Cassandra Eddy, who served on the web team, said a keyword when creating a tool like the dashboard is “agility.”
“It did feel pretty big. There are no requirements in advance so the team had to be very agile. The features are changing every day,” said Eddy, a graduate with a Master of Health Informatics, a joint program between the schools of information and public health. “It’s been incredible to work with such talented people.”
Ani Madurkar just completed his first year in the Master of Applied Data Science program at the School of Information, during which he chose to work on how demographics like wealth and population impact COVID. This caught the attention of information faculty who nominated students for the team.
His girlfriend works as a pharmacy resident on the front lines at Cleveland Clinic, which he said inspires him to use his skills to “serve a larger purpose.”

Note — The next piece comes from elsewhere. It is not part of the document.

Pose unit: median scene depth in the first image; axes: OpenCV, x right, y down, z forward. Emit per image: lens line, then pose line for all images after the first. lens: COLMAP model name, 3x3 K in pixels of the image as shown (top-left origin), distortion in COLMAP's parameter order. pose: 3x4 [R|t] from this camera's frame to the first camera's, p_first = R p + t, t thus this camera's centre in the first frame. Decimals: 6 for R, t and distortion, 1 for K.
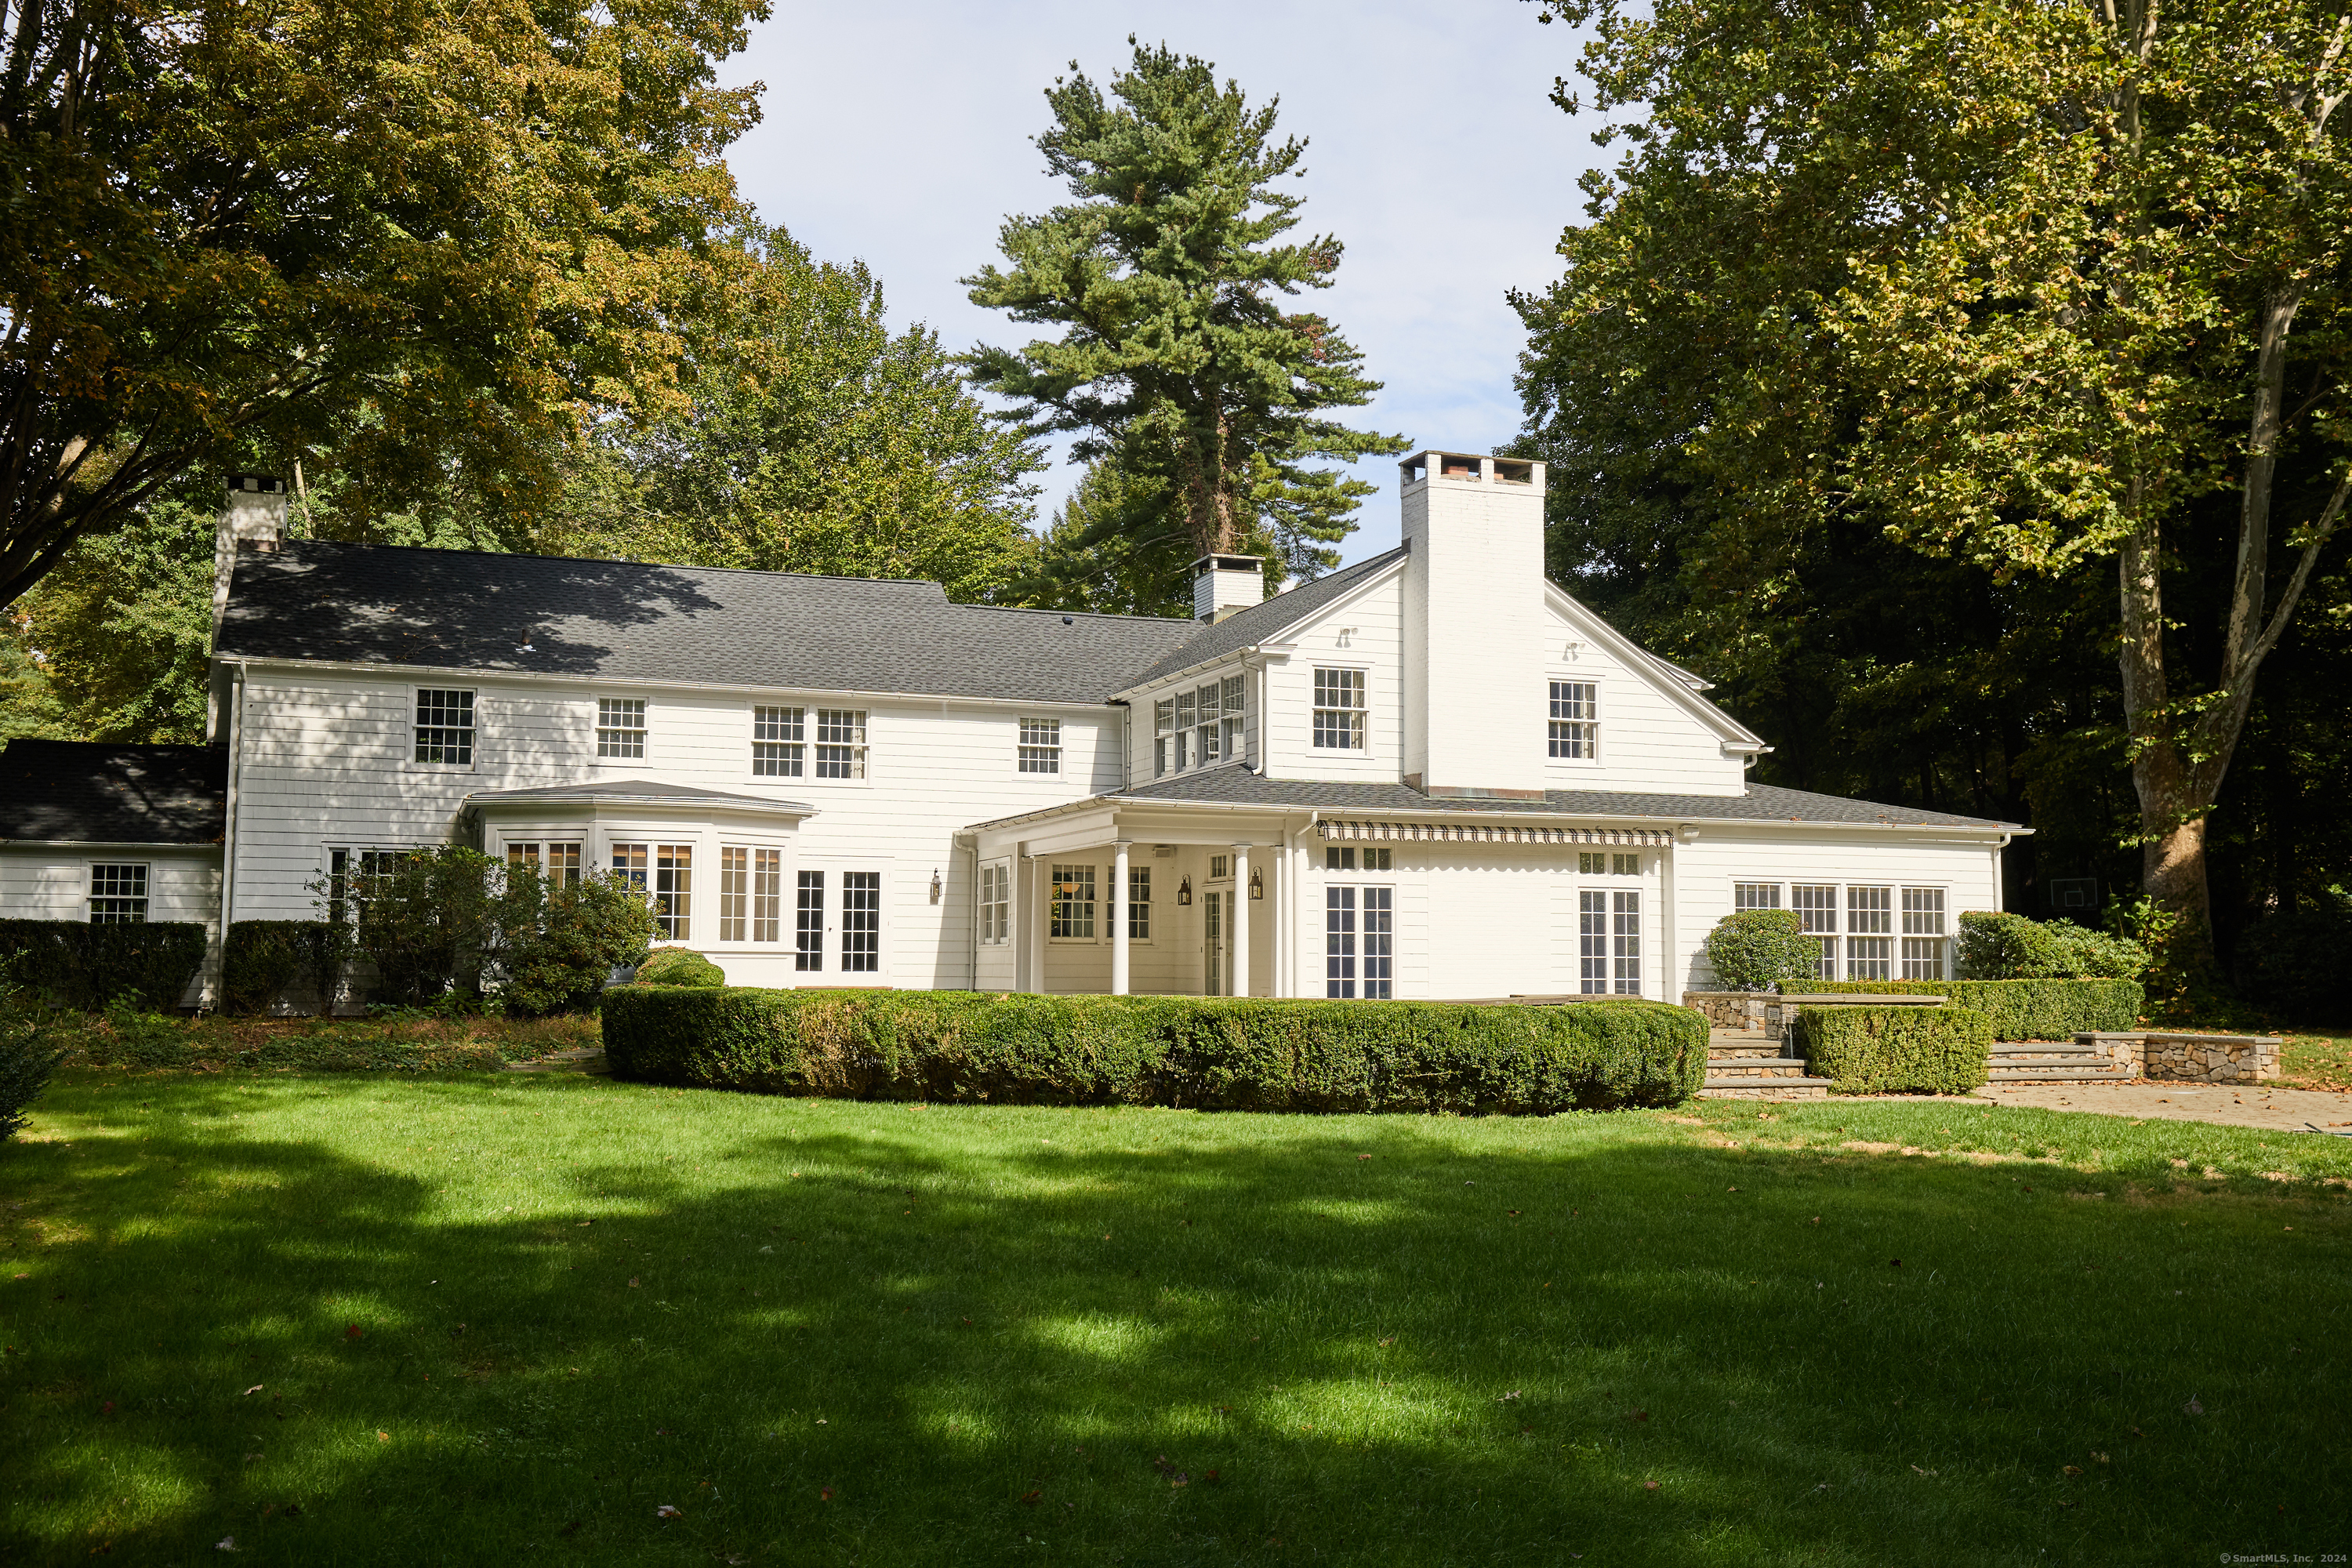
lens RADIAL K [[2143.4, 0, 1175.3], [0, 2143.4, 784.2], [0, 0, 1]] dist [0.036878, 0.000000]
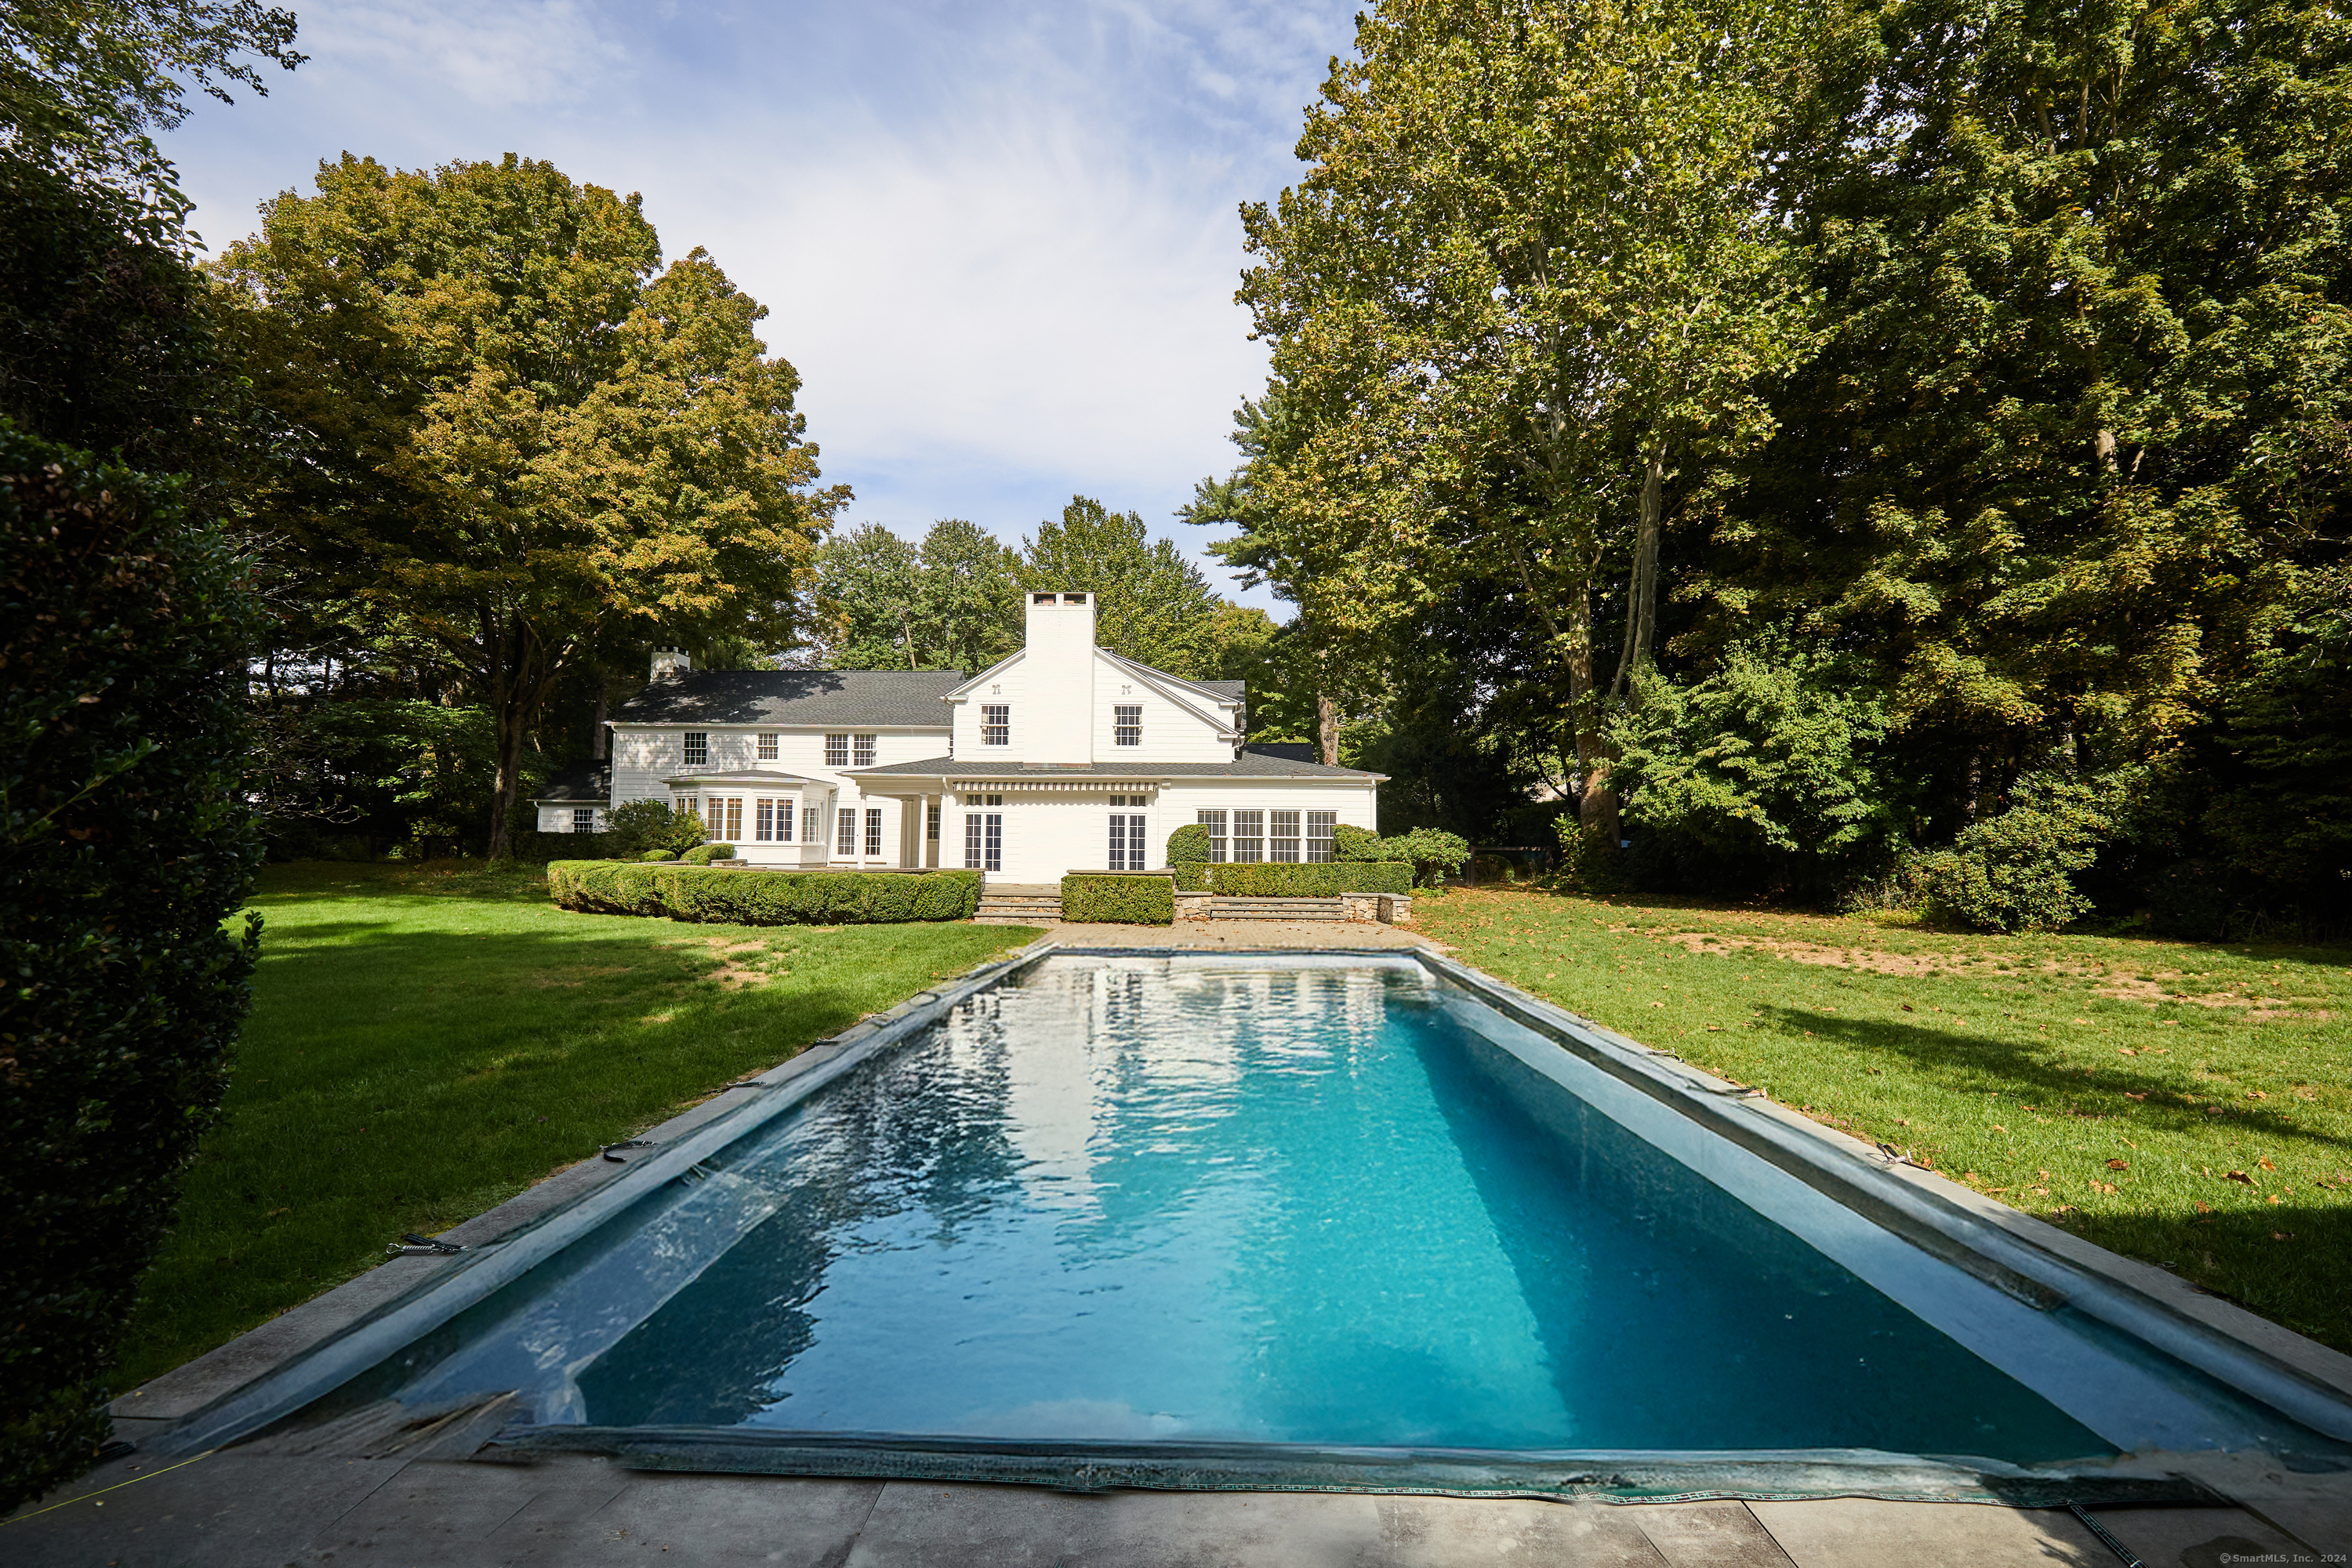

“I feel a huge sense of responsibility for it. Data scientists should be cognizant of the impact they have in society,” said Madurkar, an IT data analyst in Okemos, Michigan.
“I think that there is a sense of validation that will be there,” he said of the prospect the state would use the tool. “It’s exciting to see what this could mean for the future of health and technology.”
Kardia said the sense of responsibility and urgency was very real for the whole team.
“This pandemic has many of us very scared that if we don’t act now and we don’t act with the best science behind us, then we’ll end up with an unintentional disaster on our hands,” she said. “There’s a great sense of urgency and my colleagues and I have put all of our best time and attention, best mind, heart and body toward this effort.”